Given that it’s a small file, an alternative would be to just declare this as a constant in a julia file say waaskirf.jl with

const WAASKIRF = """
#F f0_WaasKirf.dat                                                           
#UT  Elastic Photon-Atom Scattering, relativistic form factors.
#UF0TYPE PARAMETRIZATION ; TABLE OR PARAMETRIZATION?
#UIDL xf0
(rest of the lines here)
""" # end

and then just include that in your package:

module Package
# ...
include("waaskirf.jl")
# ...
end

wherever before you had something like const WAASKIRF = read("path/to/waaskirf.dat", String).

1 Like

I would make a data/ directory and put it there. Also, declare a

data_path() = abspath(joinpath(@__DIR__, "..", "data", "constants.dat"))

function in the source.

Alternatively, depending on the format, putting it in a Matrix or Dict in the source code could be fine, too.

4 Likes

Along the lines of what @tlienart proposed, in PeriodicTable.jl and PhysicalConstants.jl we hard coded the (small) datasets.

2 Likes

I would suggest that the correct location is:

/deps/data/Constants/constants.dat

i.e. from /src/

joinpath(@__DIR__, "..",  "deps", "data", "Constants", "constants.dat"
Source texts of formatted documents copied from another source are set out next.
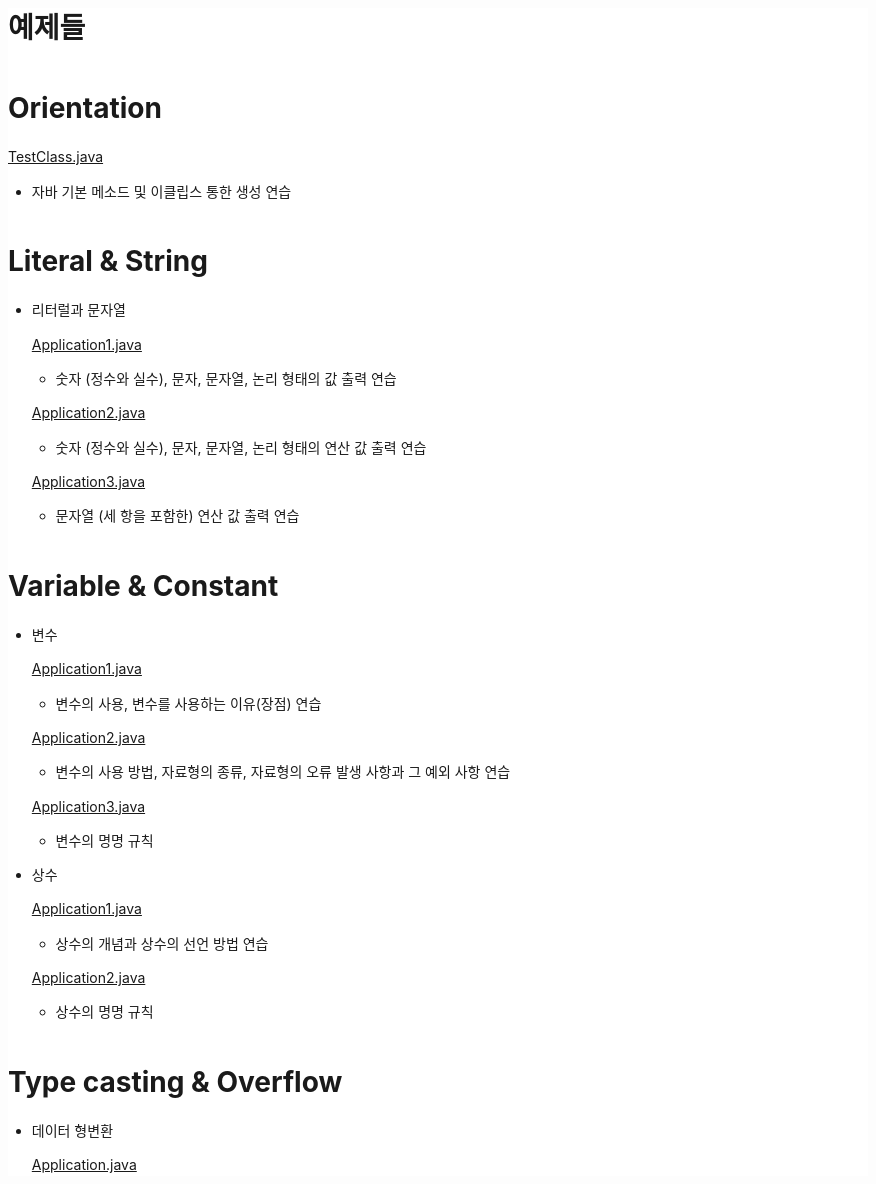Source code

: # 예제들

# Orientation

[TestClass.java](예제들/TestClass.java)

- 자바 기본 메소드 및 이클립스 통한 생성 연습

# Literal & String

- 리터럴과 문자열
    
    [Application1.java](예제들/Application1.java)
    
    - 숫자 (정수와 실수), 문자, 문자열, 논리 형태의 값 출력 연습
    
    [Application2.java](예제들/Application2.java)
    
    - 숫자 (정수와 실수), 문자, 문자열, 논리 형태의 연산 값 출력 연습
    
    [Application3.java](예제들/Application3.java)
    
    - 문자열 (세 항을 포함한) 연산 값 출력 연습

# Variable & Constant

- 변수
    
    [Application1.java](예제들/Application1%201.java)
    
    - 변수의 사용, 변수를 사용하는 이유(장점) 연습
    
    [Application2.java](예제들/Application2%201.java)
    
    - 변수의 사용 방법, 자료형의 종류, 자료형의 오류 발생 사항과 그 예외 사항 연습
    
    [Application3.java](예제들/Application3%201.java)
    
    - 변수의 명명 규칙
- 상수
    
    [Application1.java](예제들/Application1%202.java)
    
    - 상수의 개념과 상수의 선언 방법 연습
    
    [Application2.java](예제들/Application2%202.java)
    
    - 상수의 명명 규칙

# Type casting & Overflow

- 데이터 형변환
    
    [Application.java](예제들/Application.java)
This is where DataDeps looks for package specific data <CURRENTPKG>/deps/data/ is always on the DataDeps load path.
One can reference data there with a ManualDataDep,
but there is little need to.

Alt: and especially if it is plan text: tlienart’s suggestion is pretty solid, since it is so small.

I suggest using a raw string macro:

const WAASKIRF = raw"""
 Why use raw string  ? 
 $ are not interpolated in raw strings
 backslashed (\) are not treated as escapes -- no \n to newline 
(rest of the lines here)
""" # end
2 Likes

The main reason of not putting the data directly in a source file is to keep the data file “pristine”, as it should be for the third party component.
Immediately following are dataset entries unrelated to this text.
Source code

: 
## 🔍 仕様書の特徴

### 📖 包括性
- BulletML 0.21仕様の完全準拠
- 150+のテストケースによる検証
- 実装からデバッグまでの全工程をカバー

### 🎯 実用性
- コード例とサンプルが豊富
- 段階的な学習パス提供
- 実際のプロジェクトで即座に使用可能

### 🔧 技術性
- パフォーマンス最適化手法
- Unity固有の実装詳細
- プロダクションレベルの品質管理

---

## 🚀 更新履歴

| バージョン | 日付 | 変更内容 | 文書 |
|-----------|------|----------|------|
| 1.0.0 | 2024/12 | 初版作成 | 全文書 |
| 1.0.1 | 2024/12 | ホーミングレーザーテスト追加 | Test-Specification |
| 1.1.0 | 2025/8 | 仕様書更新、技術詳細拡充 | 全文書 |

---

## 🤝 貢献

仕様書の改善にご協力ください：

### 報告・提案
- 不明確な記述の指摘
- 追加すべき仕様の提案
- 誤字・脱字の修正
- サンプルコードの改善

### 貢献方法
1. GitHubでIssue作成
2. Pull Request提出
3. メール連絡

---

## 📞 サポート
It seems that the common practice is either to put the static data either in “data” or in “deps/data” directory in the main package folder. I thought at first that “deps/data” is a better choice (“deps” is already a de-facto standard place for the third party stuff), but it seems that “deps” is mostly used as the placeholder for the build.jl script and the downloaded binary third party libraries. Thus “data” dubdirectory of the main folder seems to be the right place.

AFAIK there is no strong convention, so anything goes at this point. data/ is a sensible choice.

If these things get formalized later you can always change it, I would not worry too much about it.